Shabeel Geschrieben vor 23 Stunden Autor Geschrieben vor 23 Stunden vor 19 Minuten schrieb icefreak: Kauf einfach alle drei Messer: deins und meine Vorschläge Lieber nicht, ich hab ungern alles doppelt und dreifach rumliegen. Ich will nicht das Sammeln anfangen 😄 vor 21 Minuten schrieb icefreak: Im Grunde können wir Dir hier nicht wirklich helfen. Doch doch, ihr könnt mir sagen was Sinn macht und was einfach nur teuer ist und nur auf dem Papier gut klingt. Ich bekomme die Woche ein "Böker Plus Cataclyst Flipjoint" geschenkt. Leider wiegt es 77g und ist damit nicht wirklich ultraleicht, aber man kann ja Erfahrung draus sammeln. Die Klinge ist aus 440C Stahl, vielleicht reicht mir das ja. Auf Dauer wirds das aber vermutlich wegen des Gewichts nicht, aber vielleicht liegt es ja so gut in der Hand das ich es doch behalte?

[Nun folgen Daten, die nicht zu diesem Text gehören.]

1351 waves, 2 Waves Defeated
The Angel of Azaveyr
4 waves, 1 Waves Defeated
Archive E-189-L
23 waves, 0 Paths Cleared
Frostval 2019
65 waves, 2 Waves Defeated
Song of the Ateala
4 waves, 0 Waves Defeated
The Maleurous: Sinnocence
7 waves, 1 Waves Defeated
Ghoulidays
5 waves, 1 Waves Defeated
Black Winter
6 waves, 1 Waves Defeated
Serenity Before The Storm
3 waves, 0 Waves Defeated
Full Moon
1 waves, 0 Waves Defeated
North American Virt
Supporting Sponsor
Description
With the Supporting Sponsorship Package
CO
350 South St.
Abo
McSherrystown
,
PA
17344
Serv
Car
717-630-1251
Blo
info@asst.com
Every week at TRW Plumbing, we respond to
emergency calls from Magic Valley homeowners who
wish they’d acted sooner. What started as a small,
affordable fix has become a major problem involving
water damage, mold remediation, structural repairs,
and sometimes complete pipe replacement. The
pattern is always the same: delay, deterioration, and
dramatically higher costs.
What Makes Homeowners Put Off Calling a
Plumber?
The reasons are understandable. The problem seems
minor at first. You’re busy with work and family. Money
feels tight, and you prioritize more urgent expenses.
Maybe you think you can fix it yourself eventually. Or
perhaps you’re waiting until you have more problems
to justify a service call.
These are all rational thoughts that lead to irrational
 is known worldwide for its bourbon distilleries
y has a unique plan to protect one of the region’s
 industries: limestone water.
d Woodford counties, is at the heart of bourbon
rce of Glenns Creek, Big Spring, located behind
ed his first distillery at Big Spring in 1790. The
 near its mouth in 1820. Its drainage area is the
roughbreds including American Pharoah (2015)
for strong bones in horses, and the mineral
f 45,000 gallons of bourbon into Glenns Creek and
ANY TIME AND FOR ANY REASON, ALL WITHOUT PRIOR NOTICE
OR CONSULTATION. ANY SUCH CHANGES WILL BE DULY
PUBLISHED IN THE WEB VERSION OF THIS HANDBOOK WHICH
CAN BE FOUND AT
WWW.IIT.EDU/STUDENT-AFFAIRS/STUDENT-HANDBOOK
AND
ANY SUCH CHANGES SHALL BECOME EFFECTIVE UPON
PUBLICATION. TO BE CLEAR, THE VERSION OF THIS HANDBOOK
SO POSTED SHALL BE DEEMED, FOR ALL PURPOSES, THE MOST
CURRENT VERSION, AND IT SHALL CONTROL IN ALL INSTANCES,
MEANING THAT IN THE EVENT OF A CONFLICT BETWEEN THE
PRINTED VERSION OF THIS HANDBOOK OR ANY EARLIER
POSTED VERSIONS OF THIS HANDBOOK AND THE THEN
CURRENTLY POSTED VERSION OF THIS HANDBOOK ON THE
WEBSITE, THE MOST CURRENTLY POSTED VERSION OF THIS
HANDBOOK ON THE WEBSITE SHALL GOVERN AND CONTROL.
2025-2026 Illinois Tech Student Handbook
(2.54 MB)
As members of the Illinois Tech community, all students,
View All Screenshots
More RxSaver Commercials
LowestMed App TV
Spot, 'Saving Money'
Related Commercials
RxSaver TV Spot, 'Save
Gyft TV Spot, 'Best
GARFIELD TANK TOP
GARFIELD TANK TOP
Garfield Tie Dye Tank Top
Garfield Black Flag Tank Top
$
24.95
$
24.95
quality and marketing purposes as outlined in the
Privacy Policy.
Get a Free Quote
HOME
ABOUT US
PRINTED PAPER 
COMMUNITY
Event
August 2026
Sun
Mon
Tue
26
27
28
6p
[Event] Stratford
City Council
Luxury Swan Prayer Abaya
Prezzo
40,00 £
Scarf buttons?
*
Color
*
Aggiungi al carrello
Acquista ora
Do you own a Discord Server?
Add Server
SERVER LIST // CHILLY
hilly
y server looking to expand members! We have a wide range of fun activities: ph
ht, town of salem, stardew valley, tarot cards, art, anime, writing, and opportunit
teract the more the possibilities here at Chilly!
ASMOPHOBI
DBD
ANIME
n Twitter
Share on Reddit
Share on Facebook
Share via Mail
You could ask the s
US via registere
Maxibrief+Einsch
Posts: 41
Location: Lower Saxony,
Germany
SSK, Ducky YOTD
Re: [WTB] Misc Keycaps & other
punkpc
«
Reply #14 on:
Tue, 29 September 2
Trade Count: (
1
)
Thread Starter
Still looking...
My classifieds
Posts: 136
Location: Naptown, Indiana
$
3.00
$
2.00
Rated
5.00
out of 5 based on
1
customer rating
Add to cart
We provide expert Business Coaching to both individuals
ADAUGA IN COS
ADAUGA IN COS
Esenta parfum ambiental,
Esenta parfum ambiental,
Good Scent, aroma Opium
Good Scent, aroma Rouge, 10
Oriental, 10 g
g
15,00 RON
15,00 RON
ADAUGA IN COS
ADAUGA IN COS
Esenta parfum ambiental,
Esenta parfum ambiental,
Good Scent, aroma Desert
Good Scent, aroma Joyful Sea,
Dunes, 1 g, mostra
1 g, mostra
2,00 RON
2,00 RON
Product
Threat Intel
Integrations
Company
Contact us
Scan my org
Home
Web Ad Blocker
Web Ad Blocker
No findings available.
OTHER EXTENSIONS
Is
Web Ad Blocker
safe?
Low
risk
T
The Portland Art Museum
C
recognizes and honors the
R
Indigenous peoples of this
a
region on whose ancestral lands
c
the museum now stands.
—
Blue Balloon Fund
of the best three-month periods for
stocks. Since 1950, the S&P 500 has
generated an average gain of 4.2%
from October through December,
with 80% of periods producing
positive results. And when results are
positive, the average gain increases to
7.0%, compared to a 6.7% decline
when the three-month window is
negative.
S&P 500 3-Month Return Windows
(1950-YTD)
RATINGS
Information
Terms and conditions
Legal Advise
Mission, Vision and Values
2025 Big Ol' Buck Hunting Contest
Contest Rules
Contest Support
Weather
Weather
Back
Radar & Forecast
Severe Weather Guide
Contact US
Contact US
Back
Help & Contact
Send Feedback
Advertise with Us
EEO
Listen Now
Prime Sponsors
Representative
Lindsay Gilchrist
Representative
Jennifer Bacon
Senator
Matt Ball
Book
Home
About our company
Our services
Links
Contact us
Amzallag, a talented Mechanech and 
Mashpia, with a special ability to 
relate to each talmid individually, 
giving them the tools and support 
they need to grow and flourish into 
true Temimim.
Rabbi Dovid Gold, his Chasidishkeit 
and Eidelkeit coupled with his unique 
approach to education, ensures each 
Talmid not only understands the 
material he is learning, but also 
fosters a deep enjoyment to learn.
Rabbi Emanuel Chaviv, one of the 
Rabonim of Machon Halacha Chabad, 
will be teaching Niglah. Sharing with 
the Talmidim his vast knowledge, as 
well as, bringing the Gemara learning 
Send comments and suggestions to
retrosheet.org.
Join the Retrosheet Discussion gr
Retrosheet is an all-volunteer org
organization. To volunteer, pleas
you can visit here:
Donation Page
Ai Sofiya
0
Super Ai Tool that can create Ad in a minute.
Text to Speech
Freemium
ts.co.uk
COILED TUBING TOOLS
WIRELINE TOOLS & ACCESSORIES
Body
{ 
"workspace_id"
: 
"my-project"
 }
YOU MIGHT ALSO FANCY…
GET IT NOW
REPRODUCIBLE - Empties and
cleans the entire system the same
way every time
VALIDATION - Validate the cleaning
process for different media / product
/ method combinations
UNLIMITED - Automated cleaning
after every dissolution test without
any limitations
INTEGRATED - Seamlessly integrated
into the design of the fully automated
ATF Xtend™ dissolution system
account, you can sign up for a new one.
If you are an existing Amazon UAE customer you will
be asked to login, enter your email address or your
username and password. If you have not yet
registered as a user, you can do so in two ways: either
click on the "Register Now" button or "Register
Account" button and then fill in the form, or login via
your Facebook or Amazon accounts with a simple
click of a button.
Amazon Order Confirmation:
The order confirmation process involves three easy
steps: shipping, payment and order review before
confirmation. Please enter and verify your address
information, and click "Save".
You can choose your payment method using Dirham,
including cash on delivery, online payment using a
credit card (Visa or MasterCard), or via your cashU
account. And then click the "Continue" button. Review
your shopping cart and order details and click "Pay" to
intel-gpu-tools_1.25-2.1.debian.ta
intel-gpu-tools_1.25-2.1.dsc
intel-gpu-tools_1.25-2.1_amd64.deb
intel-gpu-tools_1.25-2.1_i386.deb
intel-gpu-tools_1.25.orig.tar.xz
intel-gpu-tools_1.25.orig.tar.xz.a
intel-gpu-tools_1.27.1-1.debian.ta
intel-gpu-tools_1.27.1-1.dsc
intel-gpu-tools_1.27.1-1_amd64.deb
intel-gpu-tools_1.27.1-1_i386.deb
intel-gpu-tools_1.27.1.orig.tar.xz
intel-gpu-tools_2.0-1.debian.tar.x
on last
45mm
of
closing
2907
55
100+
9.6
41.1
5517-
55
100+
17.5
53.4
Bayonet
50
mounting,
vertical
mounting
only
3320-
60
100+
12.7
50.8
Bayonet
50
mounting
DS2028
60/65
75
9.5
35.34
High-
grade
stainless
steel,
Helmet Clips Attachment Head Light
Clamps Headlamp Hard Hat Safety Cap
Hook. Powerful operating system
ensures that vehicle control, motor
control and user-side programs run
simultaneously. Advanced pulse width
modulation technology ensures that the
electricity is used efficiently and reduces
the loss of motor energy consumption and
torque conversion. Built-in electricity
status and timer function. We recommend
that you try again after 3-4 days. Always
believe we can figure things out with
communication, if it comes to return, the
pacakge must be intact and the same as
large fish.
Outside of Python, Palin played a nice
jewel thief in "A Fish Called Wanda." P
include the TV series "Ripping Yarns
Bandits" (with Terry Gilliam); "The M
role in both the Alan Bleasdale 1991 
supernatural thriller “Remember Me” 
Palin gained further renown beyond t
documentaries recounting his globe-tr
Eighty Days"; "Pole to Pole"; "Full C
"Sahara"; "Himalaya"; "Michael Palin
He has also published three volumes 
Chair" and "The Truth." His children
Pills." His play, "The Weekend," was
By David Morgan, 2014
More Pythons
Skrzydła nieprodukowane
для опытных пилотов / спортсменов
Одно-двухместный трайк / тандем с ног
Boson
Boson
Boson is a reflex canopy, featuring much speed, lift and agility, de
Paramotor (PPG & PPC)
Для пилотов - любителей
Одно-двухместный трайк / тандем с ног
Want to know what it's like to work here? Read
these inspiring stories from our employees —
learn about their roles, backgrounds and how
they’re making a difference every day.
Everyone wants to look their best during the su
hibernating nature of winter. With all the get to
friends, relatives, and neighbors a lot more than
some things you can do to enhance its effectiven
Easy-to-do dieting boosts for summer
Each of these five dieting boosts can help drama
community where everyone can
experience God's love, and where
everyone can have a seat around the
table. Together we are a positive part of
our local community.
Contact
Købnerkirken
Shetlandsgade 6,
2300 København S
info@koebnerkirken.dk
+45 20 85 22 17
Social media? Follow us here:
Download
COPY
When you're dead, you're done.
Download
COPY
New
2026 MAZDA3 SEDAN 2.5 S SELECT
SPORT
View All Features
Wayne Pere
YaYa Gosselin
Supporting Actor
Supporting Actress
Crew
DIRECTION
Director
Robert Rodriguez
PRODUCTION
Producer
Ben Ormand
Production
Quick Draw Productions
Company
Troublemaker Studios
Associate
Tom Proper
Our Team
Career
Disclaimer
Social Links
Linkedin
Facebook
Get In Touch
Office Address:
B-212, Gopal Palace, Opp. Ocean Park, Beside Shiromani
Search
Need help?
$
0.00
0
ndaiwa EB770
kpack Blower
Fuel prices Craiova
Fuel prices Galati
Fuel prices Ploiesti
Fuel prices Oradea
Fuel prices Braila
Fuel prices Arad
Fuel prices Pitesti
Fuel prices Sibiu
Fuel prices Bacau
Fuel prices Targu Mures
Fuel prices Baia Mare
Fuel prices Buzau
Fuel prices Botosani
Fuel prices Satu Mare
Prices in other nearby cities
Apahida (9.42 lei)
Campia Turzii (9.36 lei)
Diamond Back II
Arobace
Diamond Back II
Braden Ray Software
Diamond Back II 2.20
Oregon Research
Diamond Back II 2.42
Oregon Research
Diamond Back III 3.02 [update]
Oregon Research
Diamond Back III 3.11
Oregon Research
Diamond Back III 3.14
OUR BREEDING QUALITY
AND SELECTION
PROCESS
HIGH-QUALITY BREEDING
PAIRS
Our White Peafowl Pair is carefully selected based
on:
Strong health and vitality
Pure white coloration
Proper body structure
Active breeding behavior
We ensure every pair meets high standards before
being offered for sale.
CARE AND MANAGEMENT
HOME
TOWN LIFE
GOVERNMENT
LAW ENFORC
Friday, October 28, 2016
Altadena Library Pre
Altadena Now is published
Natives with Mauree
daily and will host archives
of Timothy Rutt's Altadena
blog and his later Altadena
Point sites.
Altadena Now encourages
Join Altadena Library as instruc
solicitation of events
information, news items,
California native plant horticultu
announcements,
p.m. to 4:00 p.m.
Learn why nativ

icefreak Geschrieben vor 19 Stunden Geschrieben vor 19 Stunden vor 4 Stunden schrieb Shabeel: Ich bekomme die Woche ein "Böker Plus Cataclyst Flipjoint" geschenkt. Leider wiegt es 77g und ist damit nicht wirklich ultraleicht Also ich wäre bereit, das Mehrgewicht zu schleppen und Deine Messerordnung zu bewahren Hier ist meine Adresse: … Im Ernst, vielleicht reicht das schon dicke, gerade mit dem Griff und man muss nur testen, ob man mit der Klingengeo eine gescheite Schnittführung hinbekommt.